Молодые люди встретились возле здания Высших курсов на Малой Царицынской и решили пройтись до Девичьего Поля, где ещё не убрали постройки рождественского городка. Катерина, демонстративно игнорируя Никитина, взяла под руку Дмитрия Николаевича и была с ним всю прогулку невероятна мила и оживлённа.

Наблюдавшего за этим Арсения Акимовича бросало то в жар, то в холод. Попеременно краснея и бледнея, он всячески пытался переманить внимание Екатерина Афанасьевны на свою персону, но та его будто и вовсе не замечала.

Последний смертельный удар мстительница насела, когда молодые господа сажали девушек в сани.

– Я подумала над вашим предложением, Дмитрий Николаевич, – мило прощебетала Катерина, посматривая краем глаза на совсем уже сникшего Никитина. – Я готова вам позировать. У меня есть время в субботу после лекций. Вам это подойдет?

Арсений Акимович застыл в онемении, а Руднев, вовсе этого и не заметив, поблагодарил Екатерину Афанасьевну, подтвердив, что будет ждать её в своей мастерской в особняке на Пречистенке аккурат в субботу.

Едва увозившие барышень сани скрылись за поворотом, Никитин шагнул на Руднева, сжимая кулаки и гневно сверкая стеклами очков. Обычно застенчивое лицо Арсения Акимовича было перекошено от ярости и шло пунцовыми пятнами. От неожиданности Руднев аж отшатнулся.

– Вот, значит, как?! – срывающимся голосом выкрикнул Никитин. – Она вам, Дмитрий Николаевич, позировать будет?!
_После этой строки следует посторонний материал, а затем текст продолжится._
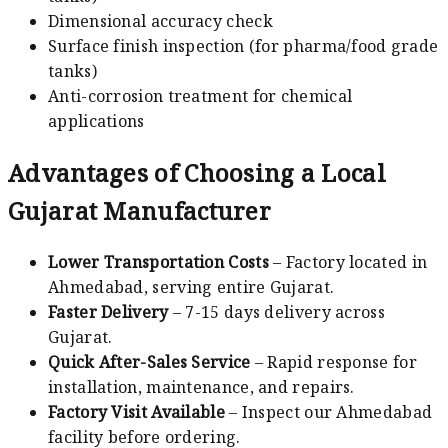
Dimensional accuracy check
Surface finish inspection (for pharma/food grade
tanks)
Anti-corrosion treatment for chemical
applications
Advantages of Choosing a Local
Gujarat Manufacturer
Lower Transportation Costs
– Factory located in
Ahmedabad, serving entire Gujarat.
Faster Delivery
– 7-15 days delivery across
Gujarat.
Quick After-Sales Service
– Rapid response for
installation, maintenance, and repairs.
Factory Visit Available
– Inspect our Ahmedabad
facility before ordering.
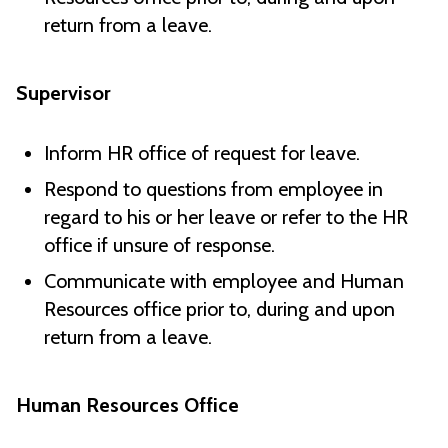
return from a leave.
Supervisor
Inform HR office of request for leave.
Respond to questions from employee in
regard to his or her leave or refer to the HR
office if unsure of response.
Communicate with employee and Human
Resources office prior to, during and upon
return from a leave.
Human Resources Office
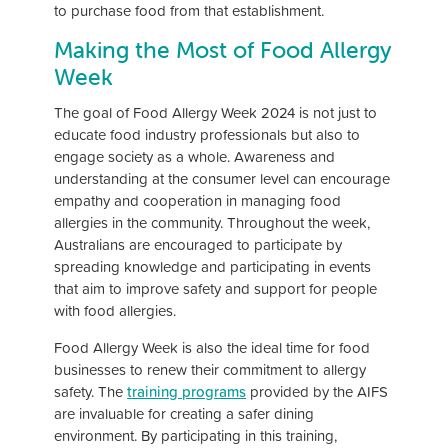
to purchase food from that establishment.
Making the Most of Food Allergy
Week
The goal of Food Allergy Week 2024 is not just to
educate food industry professionals but also to
engage society as a whole. Awareness and
understanding at the consumer level can encourage
empathy and cooperation in managing food
allergies in the community. Throughout the week,
Australians are encouraged to participate by
spreading knowledge and participating in events
that aim to improve safety and support for people
with food allergies.
Food Allergy Week is also the ideal time for food
businesses to renew their commitment to allergy
safety. The
training programs
provided by the AIFS
are invaluable for creating a safer dining
environment. By participating in this training,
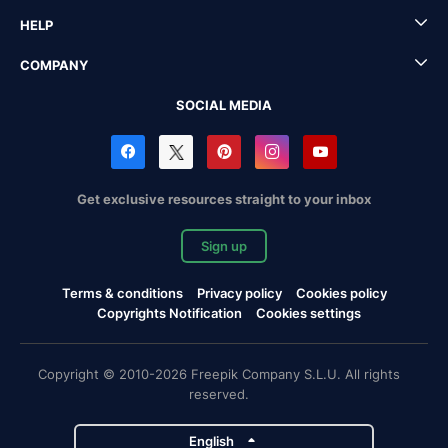
HELP
COMPANY
SOCIAL MEDIA
Get exclusive resources straight to your inbox
Sign up
Terms & conditions
Privacy policy
Cookies policy
Copyrights Notification
Cookies settings
Copyright © 2010-2026 Freepik Company S.L.U. All rights
reserved.
English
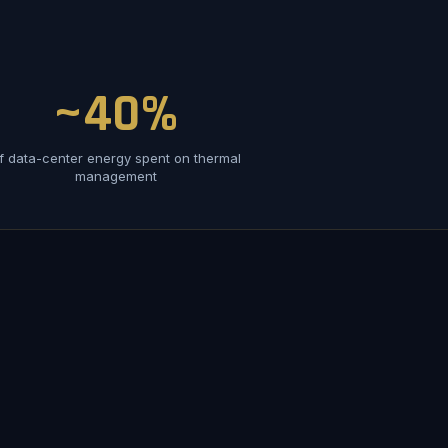
~40%
f data-center energy spent on thermal
management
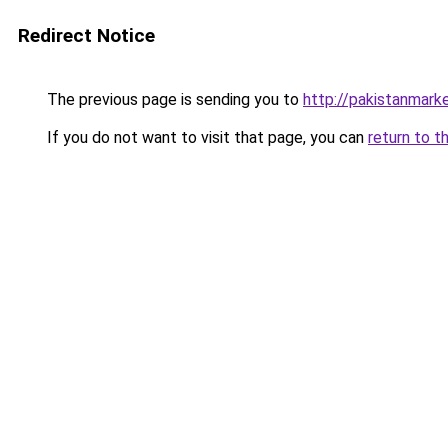
Redirect Notice
The previous page is sending you to
http://pakistanmar
If you do not want to visit that page, you can
return to t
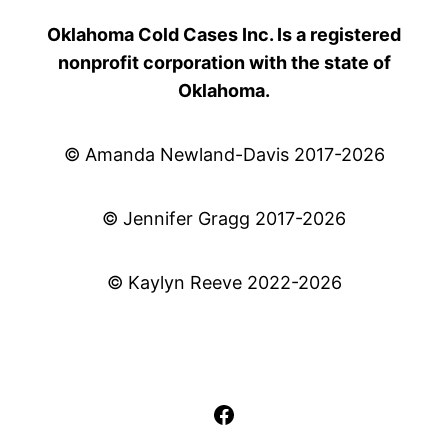
Oklahoma Cold Cases Inc. Is a registered
nonprofit corporation with the state of
Oklahoma.
© Amanda Newland-Davis 2017-2026
© Jennifer Gragg 2017-2026
© Kaylyn Reeve 2022-2026
Facebook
– Господи, Арсений! Да и что с того?! – до Руднева начала доходить двусмысленность возникшей ситуации. – Ничего такого между мной и Екатериной Афанасьевной нет! У неё просто типаж…

– Типаж?! Вот это как называется?!

Дмитрий Николаевич не привык, чтобы на него шли с кулаками, да ещё и орали, и потому тоже начал выходить из себя.

– Арсений, угомонись! – резко прикрикнул он на товарища. – Твои подозрения оскорбительны в первую очередь для Екатерины Афанасьевны!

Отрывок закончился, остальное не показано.